The ship Ángeles Alvariño, from the Spanish Institute of Oceanography, joined the search on May 29.[4] The ship found an oxygen tank and a duvet cover owned by the girls' father underwater on June 8, this finding ultimately expanding her presence in Canary waters at least until June 15.[5]
Finally, at the end of June, it was reported that the oceanographic vessel Ángeles Alvariño had ended the search for the bodies of Anna and her father after a month of searching.[6] The technical report of the Civil Guard concluded that the large number of gullies and underwater crevices made exploration difficult.[7]
After 45 days, on June 10, 2021, a bag weighed down with an anchor containing the remains of Olivia, the eldest of the two, appeared 1000m (3,000feet) deep on the seabed, and three miles from the coast.[8] [9] The body of the missing girl was found off the coast of the island's capital, Santa Cruz de Tenerife, near the Auditorio de Tenerife.[10]
After the discovery, the body was transferred to the Forensic Anatomical Institute of Tenerife for an autopsy.

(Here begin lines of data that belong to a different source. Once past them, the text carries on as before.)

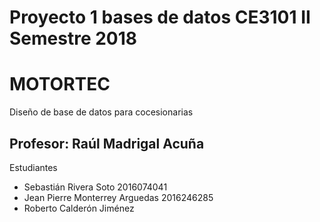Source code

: # Proyecto 1 bases de datos CE3101 II Semestre 2018
# MOTORTEC
Diseño de base de datos para cocesionarias
## Profesor: Raúl Madrigal Acuña
Estudiantes
+ Sebastián Rivera Soto 2016074041
+ Jean Pierre Monterrey Arguedas 2016246285
+ Roberto Calderón Jiménez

The following day, it was revealed that fingerprint tests confirmed that it was Olivia's body.[11]
Upon the discovery of Olivia's body, Beatriz Zimmermann expressed her desire to remove the paternal surname from her daughters' names, thus erasing any link that may refer to it, leaving names such as Olivia and Anna Zimmermann de Zárate.[12] On June 13, Beatriz published a letter of thanks for the support received.[13]

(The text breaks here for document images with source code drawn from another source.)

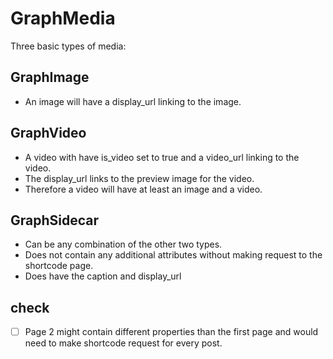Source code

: # GraphMedia
Three basic types of media:

## GraphImage
- An image will have a display_url linking to the image.

## GraphVideo
- A video with have is_video set to true and a video_url linking to the video.
- The display_url links to the preview image for the video.
- Therefore a video will have at least an image and a video.

## GraphSidecar
- Can be any combination of the other two types.
- Does not contain any additional attributes without making request to the shortcode page.
- Does have the caption and display_url



## check

- [ ] Page 2 might contain different properties than the first page and would need to make shortcode request for every post.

The case was the subject of great media coverage that transcended the borders of Spain.[14] Newscasts and newspapers from various countries in Latin America, the United Kingdom, Italy, Portugal, Germany, and Australia echoed the case.[15]
Several politicians and ministers expressed their condolences to the girls' mother, including: the Prime Minister of Spain, Pedro Sánchez; the Minister of Equality, Irene Montero; the president of the People's Party, Pablo Casado; the President of the Canary Islands, Ángel Víctor Torres; and the president of Citizens, Inés Arrimadas, among others.[16]
Queen Letizia of Spain expressed her condemnation the day after the discovery of Olivia's body, during the closing of the Santander Womennow 2021 forum.[17]
Through social media, various personalities from the world of culture, music and sports expressed their condemnation of the event, such as Paz Vega, Alejandro Sanz, Pastora Soler, Rudy Fernández, María Castro, Santiago Segura, Antonio Banderas, Marta Sánchez, Blas Cantó, Carlos Baute, Edurne, Malú, Rozalén, Álex García, Sergio Rodríguez, Raquel del Rosario, and Paula Echevarría, among others.[18] [19]
As a result of the discovery of Olivia's body, demonstrations, rallies, a minute of silence, and public acts condemning the act were called in most Spanish municipalities, standing out in large cities and provincial capitals, such as Madrid, Barcelona, Valencia, Granada, Toledo, Murcia, Cartagena, Lorca, Palma de Mallorca, Seville, Málaga, San Sebastián, Valladolid, Santiago de Compostela, Bilbao, Salamanca, and Santa Cruz de Tenerife itself, on whose coasts appeared the corpse of the oldest of the sisters, among other cities.[20] [21]
On October 18, 2022, a bronze statue was inaugurated in homage to Anna and Olivia, located in the La Gesta of July 25 children's park, next to the Plaza de España in the city of Santa Cruz de Tenerife. The work of the Basque-born sculptor based in Tenerife, Julio Nieto, the work, in the words of the author, "is a soft design that reminds us of Anna and Olivia, their happy life, that tender look between them, of complicity and trust".[22] The sculpture was donated by the Fundación Diario de Avisos. During the inauguration, the mother of the girls Beatriz Zimmermann and different political authorities were present.[23]